[DOCUMENT SECTION — start]

EP0211544A2

EP0211544A2 - Generation of graphic symbols for cathode ray tube displays

Info

Publication number: EP0211544A2
Application number: EP86305464A
Authority: EP
Inventors: Johnny Allan Cornett; Thomas Gardner Beazell
Original assignee: Sperry Marine Inc; Sperry Corp
Current assignee: Litton Marine Systems Inc
Priority date: 1985-08-15
Filing date: 1986-07-16
Publication date: 1987-02-25
Also published as: NO863057D0; NO863057L; EP0211544A3; JPS6239890A; DK372386D0; CA1252578A; ES2001229A6; US4724432A; DK372386A

Abstract

The present invention provides apparatus for reducing distortion at the beginning of a line drawn on the face of a CRT. The line is started while the CRT intensity remains blanked. As the line reaches the position on the CRT where it is to be visible, the CRT intensity is enabled.

Description

The present invention relates to the generation of graphic symbols and characters for presentation on a cathode ray tube (CRT).
In many cathode ray tube applications, the presentation of graphic symbols and characters with low distortion, particularly at the beginning of a line, is of prime importance. Radar systems and radar collision avoidance systems are examples of applications where high quality graphic symbols and characters are needed.
Most CRT systems use magnetic deflection of the electron beam to draw graphic symbols. When a deflection voltage is applied to the deflection coils of the magnetic deflection system, the beginning of the graphic symbol being drawn on the face of the CRT is distorted due to the inherent inductive lag of the deflection coils while the deflection circuit is charging.

[DOCUMENT SECTION — finish]
[MATERIAL SUPPLIED — start]

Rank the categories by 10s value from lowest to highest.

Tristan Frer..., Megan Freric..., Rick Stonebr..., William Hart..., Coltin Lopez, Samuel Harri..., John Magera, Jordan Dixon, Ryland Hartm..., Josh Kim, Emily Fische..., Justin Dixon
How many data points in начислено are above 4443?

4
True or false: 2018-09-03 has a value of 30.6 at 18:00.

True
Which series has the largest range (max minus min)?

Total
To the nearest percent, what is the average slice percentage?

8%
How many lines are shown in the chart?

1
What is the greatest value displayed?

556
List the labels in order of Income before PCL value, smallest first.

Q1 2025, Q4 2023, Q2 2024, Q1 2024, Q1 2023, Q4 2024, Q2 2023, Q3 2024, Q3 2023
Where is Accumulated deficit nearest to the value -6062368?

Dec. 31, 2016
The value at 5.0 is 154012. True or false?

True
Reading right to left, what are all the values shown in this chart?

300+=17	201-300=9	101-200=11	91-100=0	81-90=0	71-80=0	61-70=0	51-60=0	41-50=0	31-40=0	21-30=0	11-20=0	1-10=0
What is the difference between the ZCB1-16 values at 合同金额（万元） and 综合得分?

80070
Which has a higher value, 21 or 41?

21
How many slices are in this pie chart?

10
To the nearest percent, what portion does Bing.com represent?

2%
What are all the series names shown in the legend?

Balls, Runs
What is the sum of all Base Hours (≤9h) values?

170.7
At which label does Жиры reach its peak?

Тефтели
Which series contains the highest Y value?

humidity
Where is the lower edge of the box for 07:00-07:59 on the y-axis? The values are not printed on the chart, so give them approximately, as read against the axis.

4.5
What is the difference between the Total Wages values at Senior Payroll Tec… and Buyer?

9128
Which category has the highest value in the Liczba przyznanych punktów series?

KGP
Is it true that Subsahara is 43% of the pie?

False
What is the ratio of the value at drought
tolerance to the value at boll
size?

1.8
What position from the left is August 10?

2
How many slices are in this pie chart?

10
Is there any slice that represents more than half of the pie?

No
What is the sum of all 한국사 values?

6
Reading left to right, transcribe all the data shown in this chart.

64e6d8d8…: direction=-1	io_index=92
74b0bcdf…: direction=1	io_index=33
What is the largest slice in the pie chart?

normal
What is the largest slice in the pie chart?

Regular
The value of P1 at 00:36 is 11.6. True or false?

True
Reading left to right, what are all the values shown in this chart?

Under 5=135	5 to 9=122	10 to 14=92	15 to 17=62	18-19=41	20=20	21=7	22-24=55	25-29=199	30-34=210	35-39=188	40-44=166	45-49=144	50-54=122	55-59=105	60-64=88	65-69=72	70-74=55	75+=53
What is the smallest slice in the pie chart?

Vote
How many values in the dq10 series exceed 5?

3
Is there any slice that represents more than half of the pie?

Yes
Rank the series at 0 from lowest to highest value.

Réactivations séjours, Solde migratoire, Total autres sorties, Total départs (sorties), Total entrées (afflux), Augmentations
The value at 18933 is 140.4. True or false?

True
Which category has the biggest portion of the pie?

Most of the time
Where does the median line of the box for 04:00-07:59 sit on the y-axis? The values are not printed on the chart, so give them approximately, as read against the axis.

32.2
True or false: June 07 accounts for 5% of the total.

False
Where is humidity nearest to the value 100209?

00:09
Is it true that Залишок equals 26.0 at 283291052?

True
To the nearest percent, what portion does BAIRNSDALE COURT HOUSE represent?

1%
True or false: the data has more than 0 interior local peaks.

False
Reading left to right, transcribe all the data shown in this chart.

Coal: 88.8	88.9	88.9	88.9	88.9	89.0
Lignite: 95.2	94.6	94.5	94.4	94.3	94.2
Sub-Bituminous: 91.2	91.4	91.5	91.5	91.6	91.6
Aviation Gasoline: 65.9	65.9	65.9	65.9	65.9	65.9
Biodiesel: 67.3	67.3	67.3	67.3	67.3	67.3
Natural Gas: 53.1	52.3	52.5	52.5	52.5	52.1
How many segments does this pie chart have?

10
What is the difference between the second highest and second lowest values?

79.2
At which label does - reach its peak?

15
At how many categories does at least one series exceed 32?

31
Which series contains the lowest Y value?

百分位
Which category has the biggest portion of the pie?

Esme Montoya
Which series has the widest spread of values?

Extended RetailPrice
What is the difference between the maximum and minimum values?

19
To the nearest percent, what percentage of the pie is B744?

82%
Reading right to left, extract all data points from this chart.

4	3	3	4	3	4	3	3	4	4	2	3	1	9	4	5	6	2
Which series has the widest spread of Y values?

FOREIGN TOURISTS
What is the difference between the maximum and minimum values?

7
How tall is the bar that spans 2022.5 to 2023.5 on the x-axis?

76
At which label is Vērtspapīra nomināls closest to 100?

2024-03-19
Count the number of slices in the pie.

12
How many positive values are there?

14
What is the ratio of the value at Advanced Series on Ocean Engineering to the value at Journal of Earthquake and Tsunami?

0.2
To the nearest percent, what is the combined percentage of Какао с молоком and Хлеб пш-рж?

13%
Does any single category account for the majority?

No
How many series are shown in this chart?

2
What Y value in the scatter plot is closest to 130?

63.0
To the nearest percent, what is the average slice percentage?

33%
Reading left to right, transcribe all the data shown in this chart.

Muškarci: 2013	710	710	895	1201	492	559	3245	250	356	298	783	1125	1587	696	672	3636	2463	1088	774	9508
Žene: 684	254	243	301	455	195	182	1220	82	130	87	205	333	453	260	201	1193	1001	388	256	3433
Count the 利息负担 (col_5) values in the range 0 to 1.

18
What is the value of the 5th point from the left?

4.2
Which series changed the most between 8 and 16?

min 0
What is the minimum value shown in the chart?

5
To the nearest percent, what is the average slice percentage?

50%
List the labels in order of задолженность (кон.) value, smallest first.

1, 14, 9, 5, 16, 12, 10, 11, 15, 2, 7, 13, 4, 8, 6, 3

[MATERIAL SUPPLIED — finish]

▸ WHAT YOU NEED TO DO: Transcribe the part of the CRT patent text between "The present invention provides" and "intensity is enabled.", inclusive.

▸ SOLUTION FOR THIS EXERCISE:
The present invention provides apparatus for reducing distortion at the beginning of a line drawn on the face of a CRT. The line is started while the CRT intensity remains blanked. As the line reaches the position on the CRT where it is to be visible, the CRT intensity is enabled.